Se tourner vers la voie de l’éveil, c’est tourner son regard vers l’intérieur et éclairer ses illusions. Trop souvent on regarde à l’extérieur. On est pour cette équipe, contre l’autre, on est du côté de ce groupe plutôt que de l’autre…
Maître Dogen dit : « Vous devriez couper les liens avec les opinions mondaines. », du genre ça c’est vrai, ça c’est faux, ceux-là ont raison, ceux-là ont tort… Vous devriez tourner le regard vers l’intérieur, car votre vision dépend de votre esprit. La peur, par exemple, rétrécit la vision. La colère distord la réalité. Nos intérêts déforment la réalité.
Voir le monde à travers son ego – c’est-à-dire à travers l’ignorance de la voie du Bouddha, à travers l’avidité et l’aversion qui en résultent – est sans interêt pour mener sa vie. Parce que l’ego n’existe pas. L’ego n’est qu’une réduction, qu’une représentaion simplifiée, raccourcie de la réalité, la réalité de ce que je suis vraiment. Vous vous dites chercheur de la vérité alors que vous vous obstinez dans l’ignorance. « Vous affirmez l’existencce de l’ego alors qu’il n’existe pas. Vous vous accrochez à la vie alors qu’elle est non-née, éternelle. Vous devriez pratiquer l’éveil mais vous faites peu de cas de la réalité telle qu’elle est. » Vous vous contentez de courir après les illusions. Maître Dogen termine en disant : « Comment alors pourriez-vous éviter de vous tromper ? », c’est-à-dire de faire des mauvais choix.
Mais qu’est ce que l’ego, au juste ? L’ego c’est l’illusion de se croire séparé des autres existences. Se croire une entité séparée, autonome. Cette illusion de la séparation entraîne un sentiment de manque, d’insatisfaction ; parce qu’on se coupe de la totalité de la réalité, il nous manque quelque chose, d’où le désir de s’approprier des objets du monde.

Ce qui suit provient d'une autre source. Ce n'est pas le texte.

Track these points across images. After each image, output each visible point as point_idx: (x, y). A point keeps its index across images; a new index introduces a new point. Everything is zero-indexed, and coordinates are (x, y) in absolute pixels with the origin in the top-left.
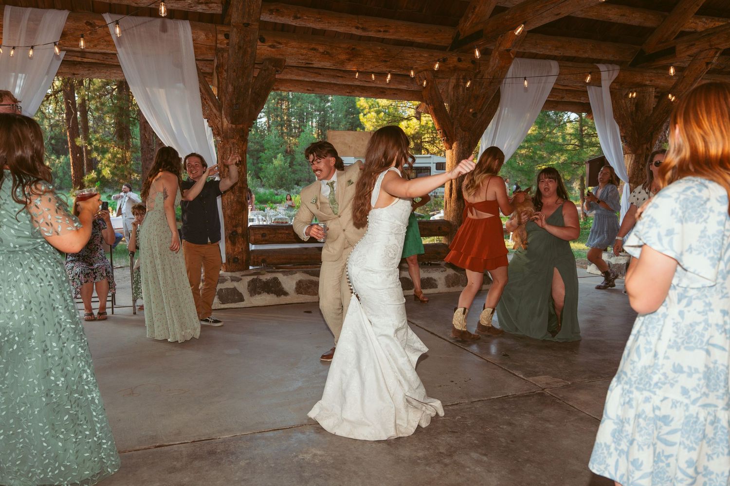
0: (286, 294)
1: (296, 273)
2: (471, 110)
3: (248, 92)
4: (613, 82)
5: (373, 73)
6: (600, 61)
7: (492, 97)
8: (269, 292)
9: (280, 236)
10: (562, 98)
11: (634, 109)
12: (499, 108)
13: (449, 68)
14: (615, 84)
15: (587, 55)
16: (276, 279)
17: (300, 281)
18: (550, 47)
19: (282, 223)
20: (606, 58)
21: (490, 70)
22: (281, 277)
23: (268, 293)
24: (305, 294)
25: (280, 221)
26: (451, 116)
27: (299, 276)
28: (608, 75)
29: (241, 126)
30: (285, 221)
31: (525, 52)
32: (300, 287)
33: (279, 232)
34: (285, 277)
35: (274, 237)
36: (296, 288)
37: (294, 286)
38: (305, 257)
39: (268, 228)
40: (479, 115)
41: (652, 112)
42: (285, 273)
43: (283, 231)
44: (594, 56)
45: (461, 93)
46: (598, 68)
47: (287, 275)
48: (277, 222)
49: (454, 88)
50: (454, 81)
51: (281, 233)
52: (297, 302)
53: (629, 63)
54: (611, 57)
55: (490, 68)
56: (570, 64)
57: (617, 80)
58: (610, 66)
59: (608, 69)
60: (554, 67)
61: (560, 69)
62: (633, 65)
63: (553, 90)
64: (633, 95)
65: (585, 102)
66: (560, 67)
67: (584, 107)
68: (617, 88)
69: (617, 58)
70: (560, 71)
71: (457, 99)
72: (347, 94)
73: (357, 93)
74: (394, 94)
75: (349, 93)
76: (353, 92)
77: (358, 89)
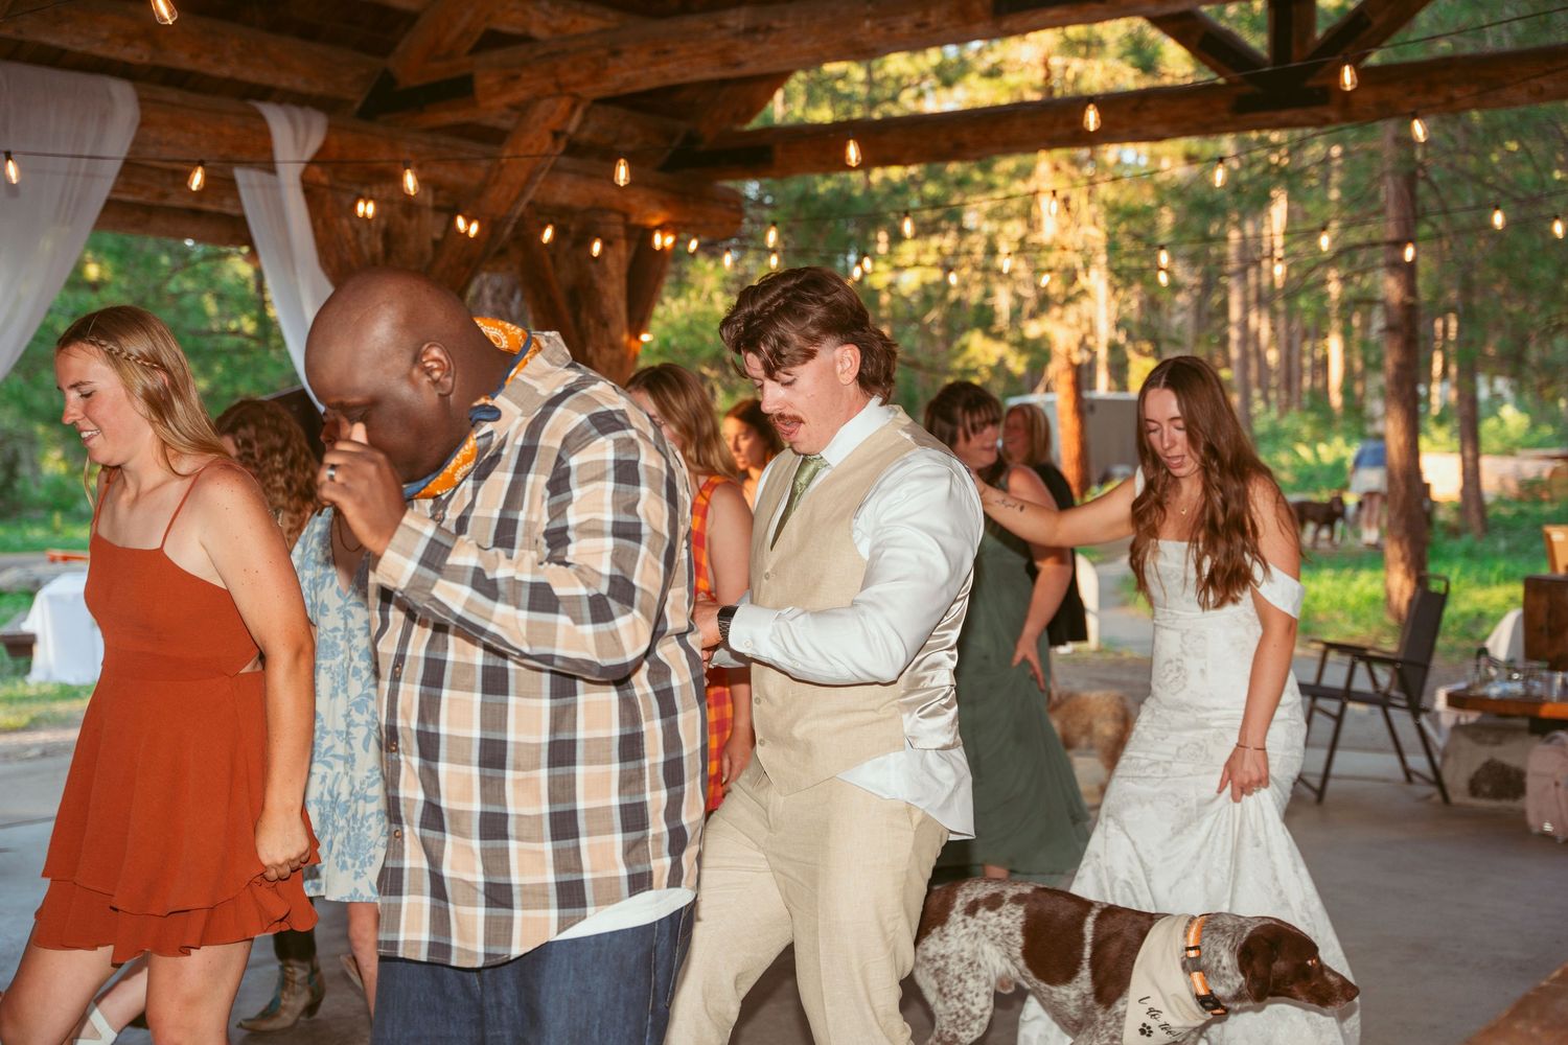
4: (311, 163)
6: (267, 94)
11: (380, 246)
14: (316, 169)
15: (224, 71)
18: (105, 34)
20: (284, 84)
31: (22, 42)
41: (429, 257)
44: (250, 75)
46: (261, 118)
53: (357, 106)
54: (300, 84)
56: (172, 95)
57: (319, 159)
58: (298, 113)
59: (293, 122)
60: (123, 101)
61: (142, 108)
62: (367, 113)
63: (130, 167)
64: (366, 209)
65: (236, 212)
66: (142, 102)
67: (235, 231)
68: (324, 180)
69: (319, 88)
70: (142, 116)
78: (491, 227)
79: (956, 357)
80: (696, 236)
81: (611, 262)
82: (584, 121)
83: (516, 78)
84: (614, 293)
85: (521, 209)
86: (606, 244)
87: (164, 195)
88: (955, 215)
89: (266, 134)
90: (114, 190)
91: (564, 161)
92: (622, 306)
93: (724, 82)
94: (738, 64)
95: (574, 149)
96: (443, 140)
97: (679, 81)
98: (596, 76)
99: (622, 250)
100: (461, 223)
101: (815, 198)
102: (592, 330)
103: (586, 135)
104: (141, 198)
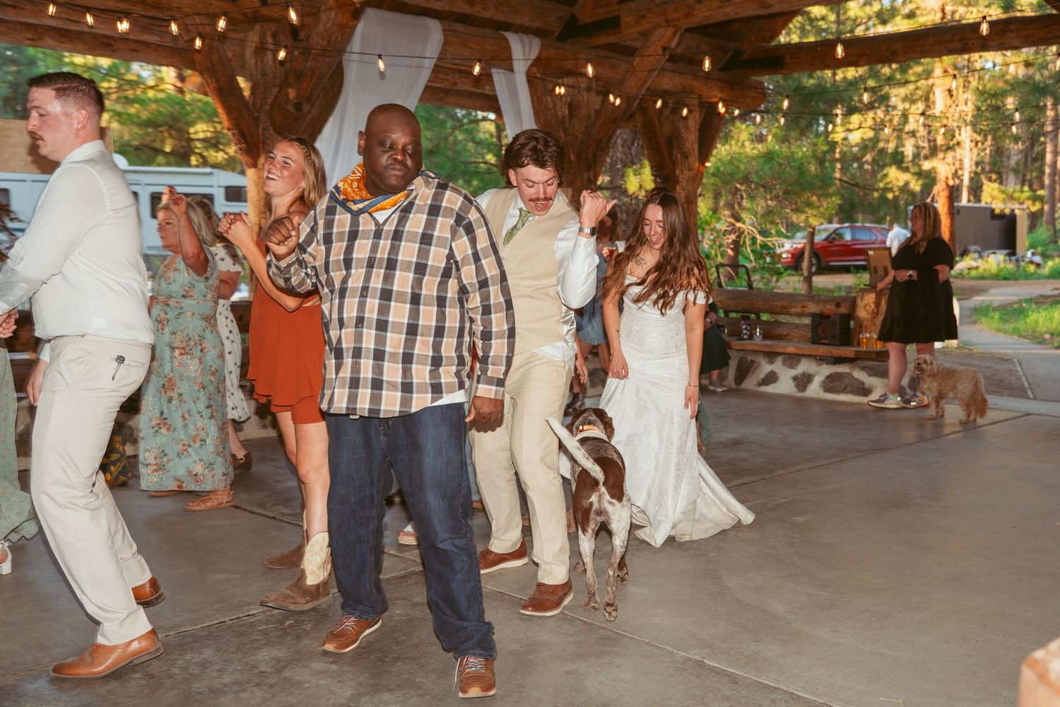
4: (532, 65)
6: (508, 27)
7: (328, 76)
11: (567, 111)
13: (245, 14)
14: (535, 69)
15: (487, 15)
20: (519, 22)
21: (321, 28)
26: (254, 105)
28: (523, 51)
40: (306, 108)
41: (593, 118)
44: (500, 17)
45: (270, 63)
46: (507, 40)
49: (255, 52)
50: (256, 39)
53: (556, 34)
54: (526, 22)
55: (321, 25)
56: (460, 27)
57: (537, 62)
58: (525, 37)
59: (522, 41)
60: (435, 30)
61: (444, 35)
62: (562, 38)
63: (437, 69)
64: (561, 90)
65: (491, 93)
66: (445, 31)
67: (492, 104)
68: (538, 75)
69: (537, 24)
70: (445, 39)
71: (264, 74)
72: (28, 42)
73: (49, 41)
74: (133, 50)
75: (33, 40)
76: (41, 38)
77: (51, 33)
78: (627, 100)
79: (881, 181)
80: (739, 108)
81: (691, 122)
82: (679, 43)
83: (644, 17)
84: (691, 140)
85: (643, 91)
86: (690, 111)
87: (455, 84)
88: (885, 98)
89: (509, 49)
90: (429, 81)
91: (667, 64)
92: (696, 147)
93: (759, 17)
94: (770, 6)
95: (673, 59)
96: (603, 53)
97: (735, 17)
98: (688, 15)
99: (697, 116)
100: (611, 98)
101: (805, 88)
102: (679, 160)
103: (679, 50)
104: (441, 85)
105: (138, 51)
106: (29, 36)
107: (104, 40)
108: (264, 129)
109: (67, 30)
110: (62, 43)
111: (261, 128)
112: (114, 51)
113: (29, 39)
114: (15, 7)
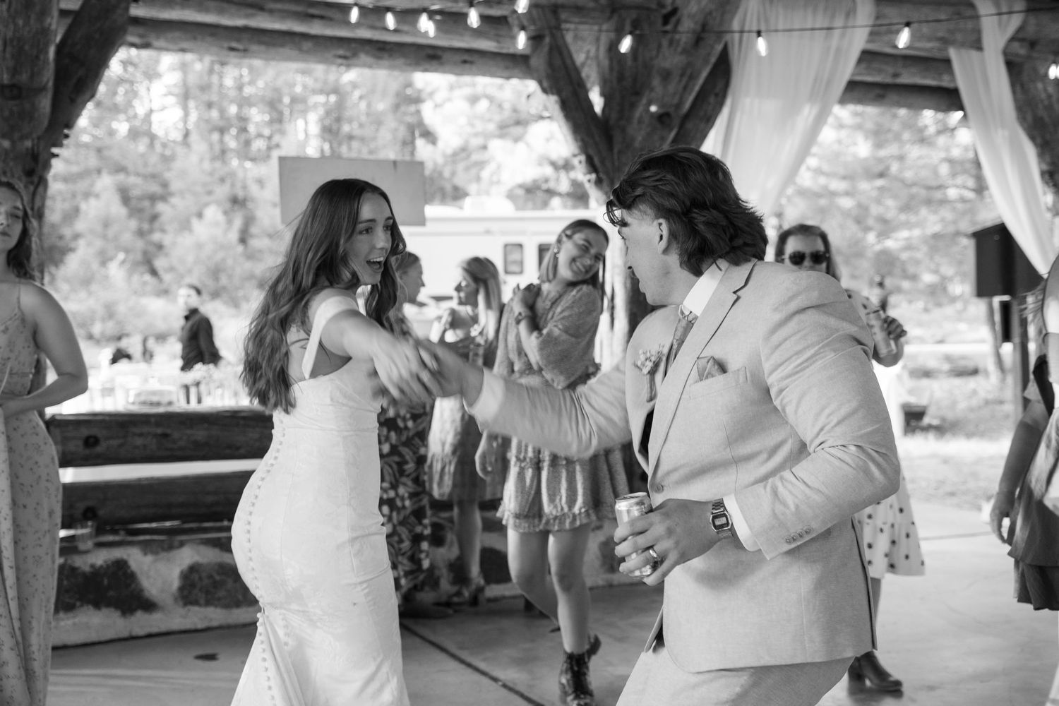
0: (149, 606)
1: (182, 544)
2: (653, 109)
3: (47, 53)
4: (1011, 39)
5: (388, 9)
7: (704, 74)
8: (98, 602)
9: (139, 441)
10: (896, 75)
12: (728, 102)
14: (1014, 45)
16: (121, 565)
17: (193, 569)
19: (158, 404)
22: (136, 559)
23: (97, 605)
24: (208, 603)
25: (155, 399)
26: (607, 122)
27: (189, 555)
28: (998, 23)
29: (28, 144)
30: (165, 400)
32: (193, 585)
33: (137, 430)
34: (149, 558)
35: (121, 446)
36: (181, 589)
37: (176, 584)
38: (210, 499)
39: (102, 421)
40: (677, 118)
42: (147, 547)
43: (145, 429)
47: (155, 553)
48: (144, 403)
51: (141, 435)
52: (183, 627)
57: (1018, 35)
63: (866, 56)
65: (952, 86)
67: (951, 98)
68: (1022, 52)
71: (621, 78)
72: (340, 61)
73: (363, 57)
74: (465, 62)
75: (345, 57)
76: (355, 55)
77: (367, 48)
89: (975, 19)
90: (853, 74)
105: (472, 63)
106: (341, 52)
107: (430, 52)
108: (620, 152)
109: (385, 43)
110: (379, 58)
111: (616, 151)
112: (442, 64)
113: (340, 57)
114: (322, 17)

Et bien sûr, ça ne marche pas : plus on en a, plus on en veut. Aussi nous ne devrions pas être attaché à nos points de vue limités, nos points de vue égoïstes, à notre avidité, à notre aversion.
Pratiquer zazen, c’est adopter une attitude d’équanimité vis-à-vis de tout ce qui apparaît à l’esprit. On n’entretient pas les pensées, on ne les suit pas, on ne les rejette pas, on les laisse apparaître, se manifester et disparaître. Puisqu’on ne s’arrête pas sur ses émotions, ses pensées, sur ce qui apparait à l’esprit, alors l’esprit s’ouvre à l’infini. C’est avec cet esprit ouvert, vide – quand je dis vide, je veux dire attaché à aucun point de vue – c’est avec cet esprit-là que l’on peut voir la réalité telle qu’elle est. Comme disent les poètes : « On ne voit bien qu’avec le cœur. », c’est-à-dire avec l’esprit originel, sans limites, sans souillures.
S’il vous plaît, entendez cet enseignement, il nous concerne tous. Quand on parle du vide, dans le zen, on ne dit pas qu’il manque quelque chose à cet esprit vaste, on dit qu’il est vide de toute limite, de toute rigidité, comme le ciel est vide, même s’il laisse courir les nuages.
Le vaste ciel limpide n’est pas gêné par le vol des nuages blancs.
Je me souviens de la première parole de mon maître, Minamizawa Zenji, après la cérémonie de la transmission du Dharma : « Si vous dites que votre maître est meilleur que les autres, vous êtes un fauteur de guerre, vous n’êtes pas bouddhiste. » Aucune opinion n’est acceptable. Maintenez votre esprit libre de tout. L’esprit libre du moi est l’esprit libre de tout.